Oleh : A Faruuq (Aktivis Peneleh Malang)
Perjalanan 3 jam 30 menit dari Malang ke Bangkalan Madura memang terasa melelahkan dan kantuk menjadi-jadi minta dilayani, namun semua itu tak meyulutkan semangat yang telah membara dalam bingkai niat keinginan belajar semangatnya dan pemikirannya sang ratu adil tanpa mahkota bersama sang revolusioner lainnya. Bismillah semoga tetap semangat dan istiqomah mengabdi keumatan selalu tertanam dalam jiwa dan raga.
Ok, pada kesempatan kali ini saya akan menarik benang merah dari sesi materi pertama yang saya tangkap.
Indonesia pada dasarnya merupakan negara besar, namun seringkali diremehkan oleh negara-negara asing. Seperti halnya ungkapan Belanda pada tahun 1915 di sebuah koran yang menyatakan bahwa Indonesia merupakan segerombolan orang yang malas, dungu, terbelakang, kemampuan berpikirnya rendah atau bisa disebut sangat primitif. Sehingga hal inilah sebagai dasar pemicu akan gerakan besar yang diinisiasi oleh HOS.

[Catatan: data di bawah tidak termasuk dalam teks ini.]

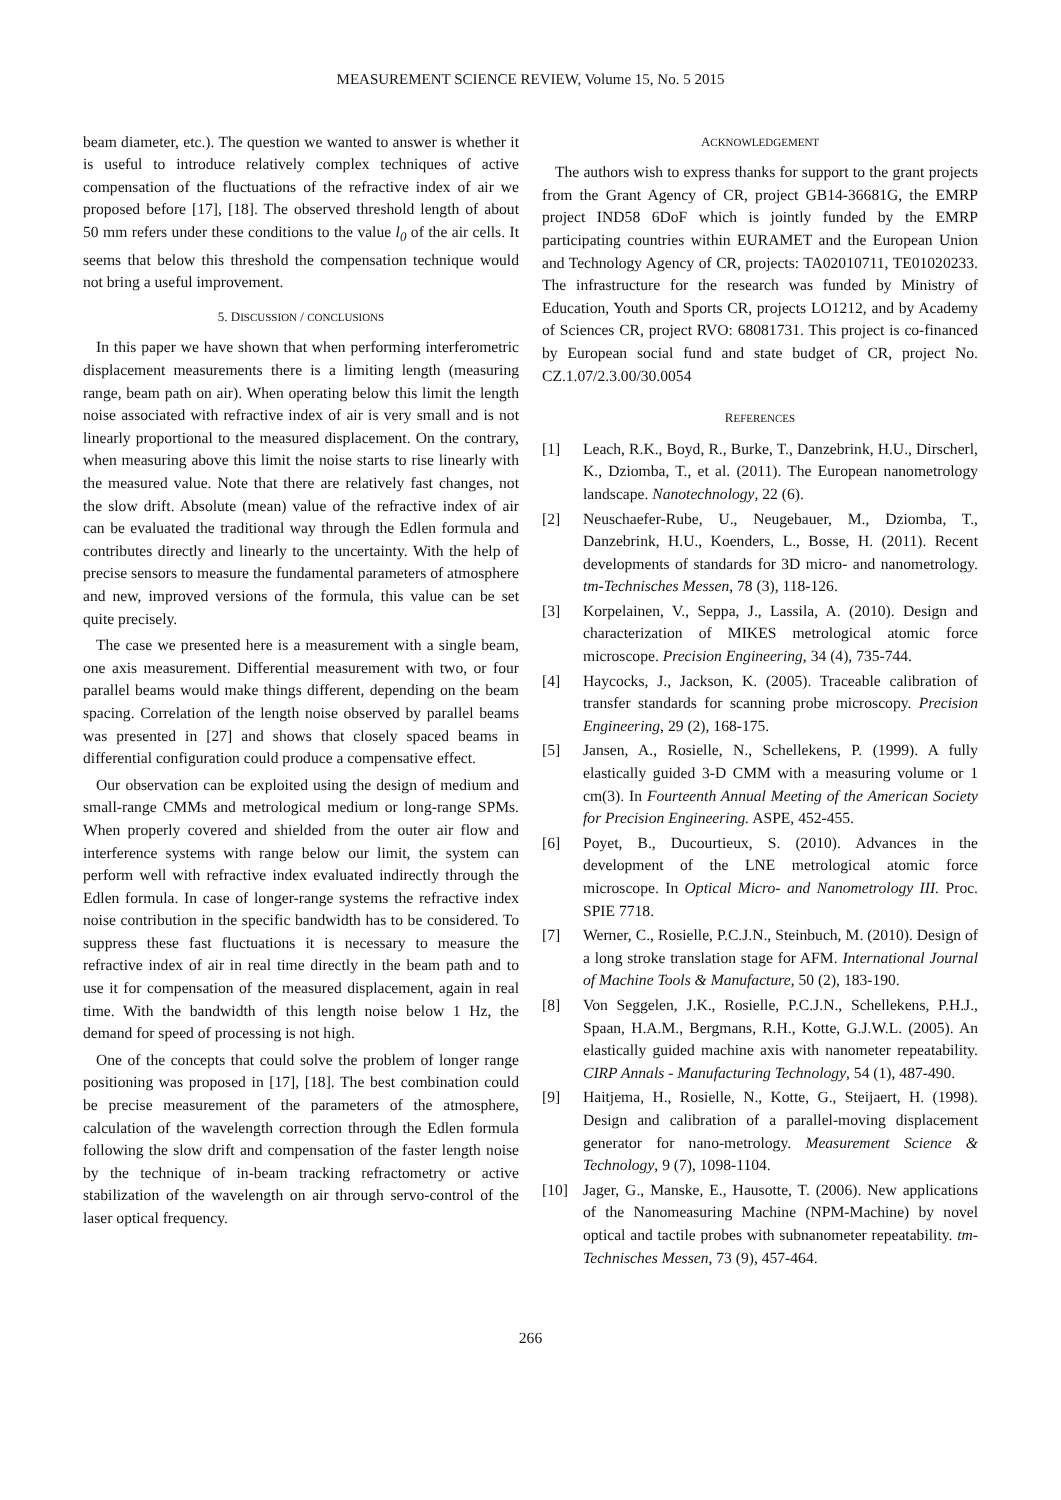MEASUREMENT SCIENCE REVIEW, Volume 15, No. 5 2015
beam diameter, etc.). The question we wanted to answer is whether it is useful to introduce relatively complex techniques of active compensation of the fluctuations of the refractive index of air we proposed before [17], [18]. The observed threshold length of about 50 mm refers under these conditions to the value l<sub>0</sub> of the air cells. It seems that below this threshold the compensation technique would not bring a useful improvement.
5. DISCUSSION / CONCLUSIONS
In this paper we have shown that when performing interferometric displacement measurements there is a limiting length (measuring range, beam path on air). When operating below this limit the length noise associated with refractive index of air is very small and is not linearly proportional to the measured displacement. On the contrary, when measuring above this limit the noise starts to rise linearly with the measured value. Note that there are relatively fast changes, not the slow drift. Absolute (mean) value of the refractive index of air can be evaluated the traditional way through the Edlen formula and contributes directly and linearly to the uncertainty. With the help of precise sensors to measure the fundamental parameters of atmosphere and new, improved versions of the formula, this value can be set quite precisely.
The case we presented here is a measurement with a single beam, one axis measurement. Differential measurement with two, or four parallel beams would make things different, depending on the beam spacing. Correlation of the length noise observed by parallel beams was presented in [27] and shows that closely spaced beams in differential configuration could produce a compensative effect.
Our observation can be exploited using the design of medium and small-range CMMs and metrological medium or long-range SPMs. When properly covered and shielded from the outer air flow and interference systems with range below our limit, the system can perform well with refractive index evaluated indirectly through the Edlen formula. In case of longer-range systems the refractive index noise contribution in the specific bandwidth has to be considered. To suppress these fast fluctuations it is necessary to measure the refractive index of air in real time directly in the beam path and to use it for compensation of the measured displacement, again in real time. With the bandwidth of this length noise below 1 Hz, the demand for speed of processing is not high.
One of the concepts that could solve the problem of longer range positioning was proposed in [17], [18]. The best combination could be precise measurement of the parameters of the atmosphere, calculation of the wavelength correction through the Edlen formula following the slow drift and compensation of the faster length noise by the technique of in-beam tracking refractometry or active stabilization of the wavelength on air through servo-control of the laser optical frequency.
ACKNOWLEDGEMENT
The authors wish to express thanks for support to the grant projects from the Grant Agency of CR, project GB14-36681G, the EMRP project IND58 6DoF which is jointly funded by the EMRP participating countries within EURAMET and the European Union and Technology Agency of CR, projects: TA02010711, TE01020233. The infrastructure for the research was funded by Ministry of Education, Youth and Sports CR, projects LO1212, and by Academy of Sciences CR, project RVO: 68081731. This project is co-financed by European social fund and state budget of CR, project No. CZ.1.07/2.3.00/30.0054
REFERENCES
[1] Leach, R.K., Boyd, R., Burke, T., Danzebrink, H.U., Dirscherl, K., Dziomba, T., et al. (2011). The European nanometrology landscape. Nanotechnology, 22 (6).
[2] Neuschaefer-Rube, U., Neugebauer, M., Dziomba, T., Danzebrink, H.U., Koenders, L., Bosse, H. (2011). Recent developments of standards for 3D micro- and nanometrology. tm-Technisches Messen, 78 (3), 118-126.
[3] Korpelainen, V., Seppa, J., Lassila, A. (2010). Design and characterization of MIKES metrological atomic force microscope. Precision Engineering, 34 (4), 735-744.
[4] Haycocks, J., Jackson, K. (2005). Traceable calibration of transfer standards for scanning probe microscopy. Precision Engineering, 29 (2), 168-175.
[5] Jansen, A., Rosielle, N., Schellekens, P. (1999). A fully elastically guided 3-D CMM with a measuring volume or 1 cm(3). In Fourteenth Annual Meeting of the American Society for Precision Engineering. ASPE, 452-455.
[6] Poyet, B., Ducourtieux, S. (2010). Advances in the development of the LNE metrological atomic force microscope. In Optical Micro- and Nanometrology III. Proc. SPIE 7718.
[7] Werner, C., Rosielle, P.C.J.N., Steinbuch, M. (2010). Design of a long stroke translation stage for AFM. International Journal of Machine Tools & Manufacture, 50 (2), 183-190.
[8] Von Seggelen, J.K., Rosielle, P.C.J.N., Schellekens, P.H.J., Spaan, H.A.M., Bergmans, R.H., Kotte, G.J.W.L. (2005). An elastically guided machine axis with nanometer repeatability. CIRP Annals - Manufacturing Technology, 54 (1), 487-490.
[9] Haitjema, H., Rosielle, N., Kotte, G., Steijaert, H. (1998). Design and calibration of a parallel-moving displacement generator for nano-metrology. Measurement Science & Technology, 9 (7), 1098-1104.
[10] Jager, G., Manske, E., Hausotte, T. (2006). New applications of the Nanomeasuring Machine (NPM-Machine) by novel optical and tactile probes with subnanometer repeatability. tm-Technisches Messen, 73 (9), 457-464.
266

Tjokroaminoto yang tidak terima dengan pemikiran orientalisme Belanda tersebut, karena dirasa pernyataan Belanda tersebut sangat bertolak belakang dan dengan yakin bahwa sesungguhnya bangsa Indonesia tidak sebagaimana pernyataan Belanda. Kemudian agar bangsa Indonesia tidak dikotomi akan orientalisme itu, langkah aksi yang diambil untuk menantang orientalisme oleh HOS.Tjokroaminoto dan juga termasuk Ki Hajar Dewantara bersama lainnya yaitu menyebarkan pemahaman akan pendidikan kepada masyarakat Indonesia bahwa sesungguhnya pendidikan nasional yaitu mendidik rakyat kita untuk keperluan kita, namun lagi-lagi budaya kita selalu terdesak oleh budaya Eropa yang pada dasarnya banyak penyelewengan dari kultur Indonesia sesungguhnya.
Namun semangat itu terus berkobar dan tidak mengenal lelah dan Rumah Peneleh-lah sebagai saksi bahwa disitulah merupakan dapur nasionalisme yang melahirkan revolusioner-revolusioner hebat.
Demi perjuangan yang tidak sebatas penentangan orientalisme Belanda tersebut, namun tidak lain juga perjuangan untuk Zelfbestuur, HOS Tjokroaminoto yang lahir bersamaan dengan gunung krakatau meletus pada 16 Agustus 1882 di Batur, sawahan, Madiun dengan gigih meninggalkan keningratannya yang seharusnya hidup enak namun lebih memilih berjuang bersama rakyat.
Perjalanannya dimulai dengan kata Hijrah yang terus menghantuinya untuk konsolidasi. Ditemuilah Serekat Dagang Islam yang kemudian dipimpinnya menjadi Sarekat Islam (SI). Melalui SI inilah Pak Tjokro berjuang dan dibawah pimpinannya SI anggotanya terus meningkat hingga mencapai 2.500.000 yang membuat Belanda takut akan kebesarannya. Namun kebesaran yang ditakutkan ole Belanda bukanlah sekadar karena besarnya massa tapi HOS. Tjokroaminoto menanamkan nilai religiusitas dan nasionalisme pada badan SI sebagai nilai ideologisnya. Sebagaimana WF. Wertheim seorang sosiolog Belanda mengungkapkan “ikatan kolektif baru suatu jenis organisasi saluran kepada suatu keinginan umum untuk mempertahankan nilai”.
Bahwa memang harus disadari suatu gerakan aksi atau praktik apapun didalamnya pasti terdapat kandungan nilai yang diyakini dan mendasari.